I find that I can only really appreciate the ups and joys because I remember the down times or trials I've faced. Without the contrast, it would all go unnoticed...

Excellent post, in so many ways. (And I hope this post helped you if you were feeling a little melancholy of late.)

Lawanda said...

I guess I think grief is such an important part of life, that I really don't understand why people cannot see how important it is!

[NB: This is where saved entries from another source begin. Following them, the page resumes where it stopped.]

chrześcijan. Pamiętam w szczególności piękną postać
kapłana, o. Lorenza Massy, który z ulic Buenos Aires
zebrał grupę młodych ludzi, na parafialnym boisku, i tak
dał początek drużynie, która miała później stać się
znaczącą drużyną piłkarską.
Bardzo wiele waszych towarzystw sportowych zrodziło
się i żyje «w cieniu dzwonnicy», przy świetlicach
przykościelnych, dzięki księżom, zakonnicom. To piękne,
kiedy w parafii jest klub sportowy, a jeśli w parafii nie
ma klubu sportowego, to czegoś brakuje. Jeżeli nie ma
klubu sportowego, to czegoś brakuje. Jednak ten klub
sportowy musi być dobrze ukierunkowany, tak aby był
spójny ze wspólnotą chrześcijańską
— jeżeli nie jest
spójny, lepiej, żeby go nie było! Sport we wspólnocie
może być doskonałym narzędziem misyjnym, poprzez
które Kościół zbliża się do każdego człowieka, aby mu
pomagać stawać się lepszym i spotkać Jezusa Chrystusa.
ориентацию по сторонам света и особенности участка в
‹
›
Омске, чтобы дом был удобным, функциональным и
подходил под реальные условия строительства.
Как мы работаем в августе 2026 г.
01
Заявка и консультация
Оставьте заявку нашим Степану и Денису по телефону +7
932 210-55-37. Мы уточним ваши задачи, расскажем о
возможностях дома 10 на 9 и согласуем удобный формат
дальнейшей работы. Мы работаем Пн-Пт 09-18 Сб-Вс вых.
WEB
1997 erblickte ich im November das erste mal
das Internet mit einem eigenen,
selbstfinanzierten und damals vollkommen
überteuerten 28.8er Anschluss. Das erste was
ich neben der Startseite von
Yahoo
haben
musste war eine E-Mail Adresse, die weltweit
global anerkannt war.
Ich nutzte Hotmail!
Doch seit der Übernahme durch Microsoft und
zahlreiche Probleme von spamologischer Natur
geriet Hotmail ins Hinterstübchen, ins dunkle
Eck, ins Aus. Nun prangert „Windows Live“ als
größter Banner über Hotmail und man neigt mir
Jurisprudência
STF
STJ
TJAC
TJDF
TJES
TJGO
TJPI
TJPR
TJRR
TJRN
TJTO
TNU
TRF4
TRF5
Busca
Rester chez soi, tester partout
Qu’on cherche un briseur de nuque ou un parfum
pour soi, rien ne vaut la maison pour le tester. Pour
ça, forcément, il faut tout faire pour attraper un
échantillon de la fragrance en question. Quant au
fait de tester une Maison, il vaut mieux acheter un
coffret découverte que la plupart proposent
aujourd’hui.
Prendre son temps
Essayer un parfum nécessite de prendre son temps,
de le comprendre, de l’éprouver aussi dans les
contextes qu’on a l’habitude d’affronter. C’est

Most people are pretty stuck in the here and now, though. When they grieve, or are depressed (not suffering from depression, which I honestly think is an entirely different - yet related - thing.) they just cannot see the light at the end of the proverbial tunnel.

mindyluwho said...

There are some states of depression that require medical assistance to be sure, but I think being melacholy serves a purpose because it can lead us to action.

When I am feeling low I ask myself why and that usually leads me to pursuing activities that will increase my happiness. And when I am able to pull myself out of a depression, then I experience and immense feeling of joy, and an increased desire to bring beauty and happiness to those around me.

Luisa Perkins said...

Have you read Barbara Platek's interview with Miriam Greenspan in The Sun? (Jan. 2008) If you want to read it, but can't find it, email me, and I'll send you the link.

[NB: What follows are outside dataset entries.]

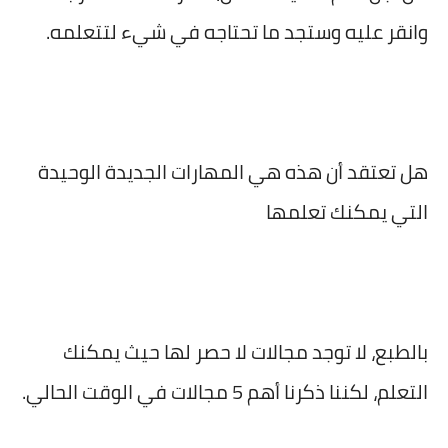
وانقر عليه وستجد ما تحتاجه في شيء لتتعلمه.
هل تعتقد أن هذه هي المهارات الجديدة الوحيدة
التي يمكنك تعلمها
بالطبع، لا توجد مجالات لا حصر لها حيث يمكنك
التعلم، لكننا ذكرنا أهم 5 مجالات في الوقت الحالي.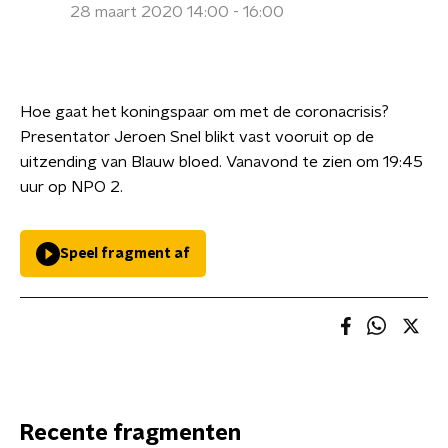
28 maart 2020 14:00 - 16:00
Hoe gaat het koningspaar om met de coronacrisis?
Presentator Jeroen Snel blikt vast vooruit op de
uitzending van Blauw bloed. Vanavond te zien om 19:45
uur op NPO 2.
Speel fragment af
Recente fragmenten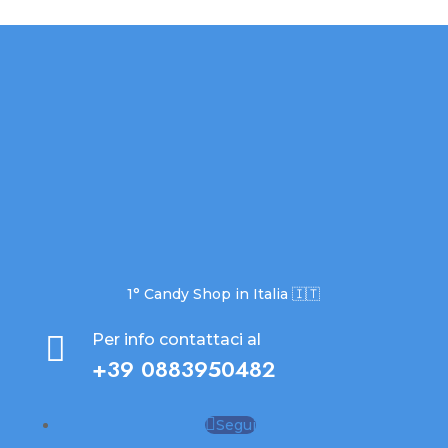
1° Candy Shop in Italia 🇮🇹

Per info contattaci al
+39 0883950482
Segui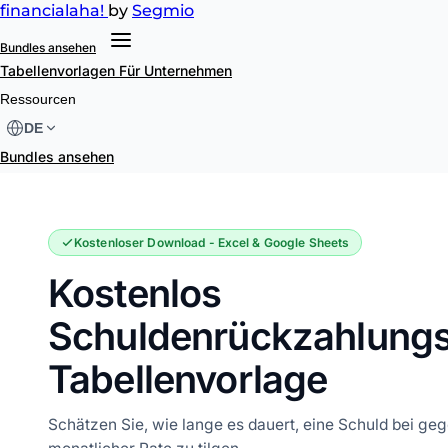
financial
aha!
by
Segmio
Bundles ansehen
Tabellenvorlagen
Für Unternehmen
Schuldenrückzahlungs-Rechner
Ressourcen
DE
Bundles ansehen
Kostenloser Download - Excel & Google Sheets
Kostenlos
Schuldenrückzahlung
Tabellenvorlage
Schätzen Sie, wie lange es dauert, eine Schuld bei g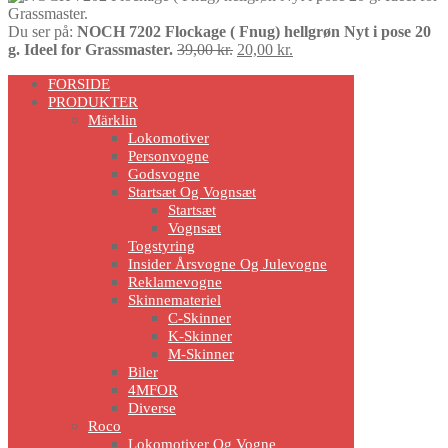
Du ser på:
NOCH 7202 Flockage ( Fnug) hellgrøn Nyt i pose 20
Den
Den
g. Ideel for Grassmaster.
39,00
kr.
20,00
kr.
Scroll
oprindelige
aktuelle
FORSIDE
pris
pris
Up
PRODUKTER
var:
er:
Märklin
39,00 kr..
20,00 kr..
Lokomotiver
Personvogne
Godsvogne
Startsæt Og Vognsæt
Startsæt
Vognsæt
Togstyring
Insider Årsvogne Og Julevogne
Reklamevogne
Skinnemateriel
C-Skinner
K-Skinner
M-Skinner
Biler
4MFOR
Diverse
Roco
Lokomotiver Og Vogne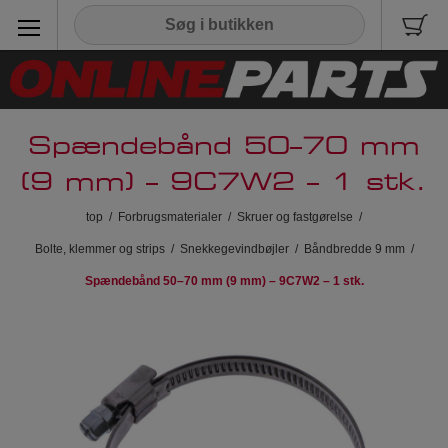
Spændebånd 50–70 mm
(9 mm) – 9C7W2 – 1 stk.
top
/
Forbrugsmaterialer
/
Skruer og fastgørelse
/
Bolte, klemmer og strips
/
Snekkegevindbøjler
/
Båndbredde 9 mm
/
Spændebånd 50–70 mm (9 mm) – 9C7W2 – 1 stk.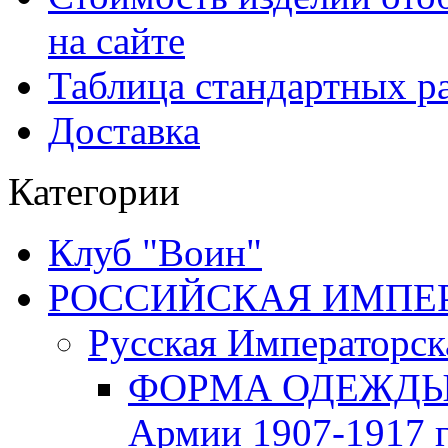
на сайте
Таблица стандартных ра
Доставка
Категории
Клуб "Воин"
РОССИЙСКАЯ ИМПЕРИЯ
Русская Императорск
ФОРМА ОДЕЖДЫ Р
Армии 1907-1917 г.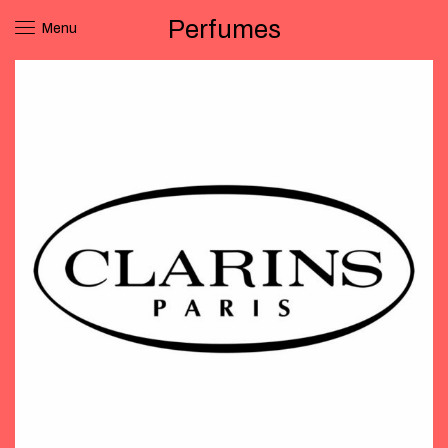
Perfumes
Menu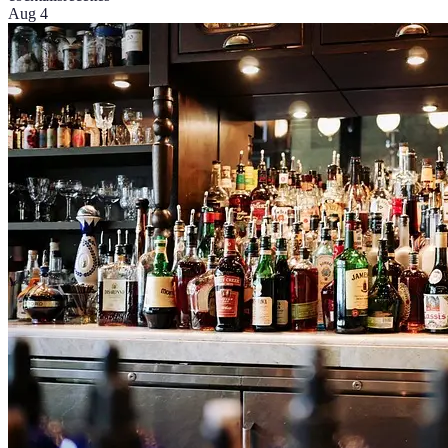
Aug 4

It's a fascinating article; Greenspan's theories are similar to the one you posit here. It gave me a new view of my default state of melancholia.

Jenni said...

This is the second blog tonight with a post about the same NPR segment. I think I'll have to pop over there and listen and then maybe pick up the book.

I do think the author has a point. Unfortunately it seems that too many of these gifted, creative thinkers did not have something to help them balance the melancholy. It is a powerful emotion which can be useful, but too often it is a flower that is allowed to bloom with abandon until it eventually overruns the entire garden, choking the life from everything else.

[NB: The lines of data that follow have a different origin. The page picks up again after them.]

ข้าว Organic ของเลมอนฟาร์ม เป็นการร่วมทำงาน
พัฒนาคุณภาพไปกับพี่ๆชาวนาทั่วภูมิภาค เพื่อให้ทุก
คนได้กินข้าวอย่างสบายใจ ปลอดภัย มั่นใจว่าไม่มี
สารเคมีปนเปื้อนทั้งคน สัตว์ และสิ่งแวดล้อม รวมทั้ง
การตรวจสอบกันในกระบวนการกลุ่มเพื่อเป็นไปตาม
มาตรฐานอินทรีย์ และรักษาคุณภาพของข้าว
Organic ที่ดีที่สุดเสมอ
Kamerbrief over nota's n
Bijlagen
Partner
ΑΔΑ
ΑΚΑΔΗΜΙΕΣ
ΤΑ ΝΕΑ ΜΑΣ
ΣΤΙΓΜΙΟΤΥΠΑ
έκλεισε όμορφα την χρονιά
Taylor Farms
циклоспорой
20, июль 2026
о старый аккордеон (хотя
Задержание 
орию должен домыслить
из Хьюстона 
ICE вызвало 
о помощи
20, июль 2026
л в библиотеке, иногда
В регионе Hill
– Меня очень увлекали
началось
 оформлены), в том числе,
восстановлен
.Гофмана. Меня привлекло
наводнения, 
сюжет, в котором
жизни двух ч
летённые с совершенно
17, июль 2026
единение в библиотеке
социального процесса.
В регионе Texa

Creativity can both be fed off of melancholy--as well as other emotions--and it can also be the medicine for melancholy. It's a cycle which must constantly be kept in balance. The melancholy causes introspection which fuels creativity; the creativity exorcises the demons of melancholy. Those who allow melancholy to have free rein, accepting it as their lot in life as an artist or other creative soul, do so at their own peril.

tjhirst said...

Thanks for post, especially the connection between melancholy and creativity, and as always, your connection of art to every day life. With age and experience I am learning more about this link in myself. Melancholy seems to be the natural withdrawal after a creative experience. Most recently when that occurred, I realized that I often rush past those feelings in a panic that I will settle into a depression. But recently I allowed myself "pensive reflection" and discovered that I (and probably most creative individuals) need to thoroughly feel the loss of one endeavor before freeing mind and spirit to move toward the next.